What this task involves
Report each line of the listing below that holds "sind".

Listed records
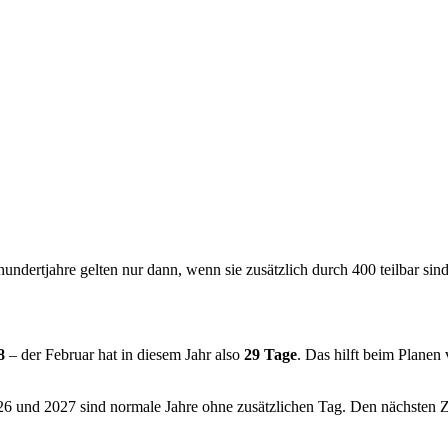
rhundertjahre gelten nur dann, wenn sie zusätzlich durch 400 teilbar sind
8
– der Februar hat in diesem Jahr also
29 Tage
. Das hilft beim Plane
26
und
2027
sind normale Jahre ohne zusätzlichen Tag.
Den nächsten 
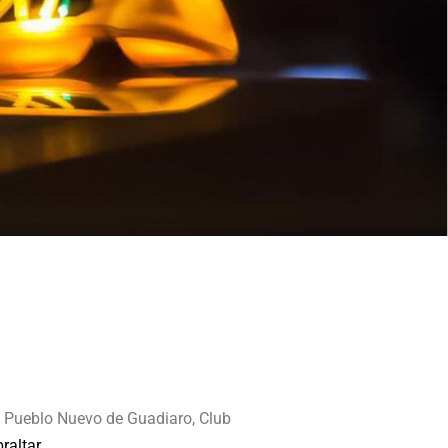
, Pueblo Nuevo de Guadiaro, Club
raltar
.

Result
rhundertjahre gelten nur dann, wenn sie zusätzlich durch 400 teilbar sind
sind normale Jahre ohne zusätzlichen Tag.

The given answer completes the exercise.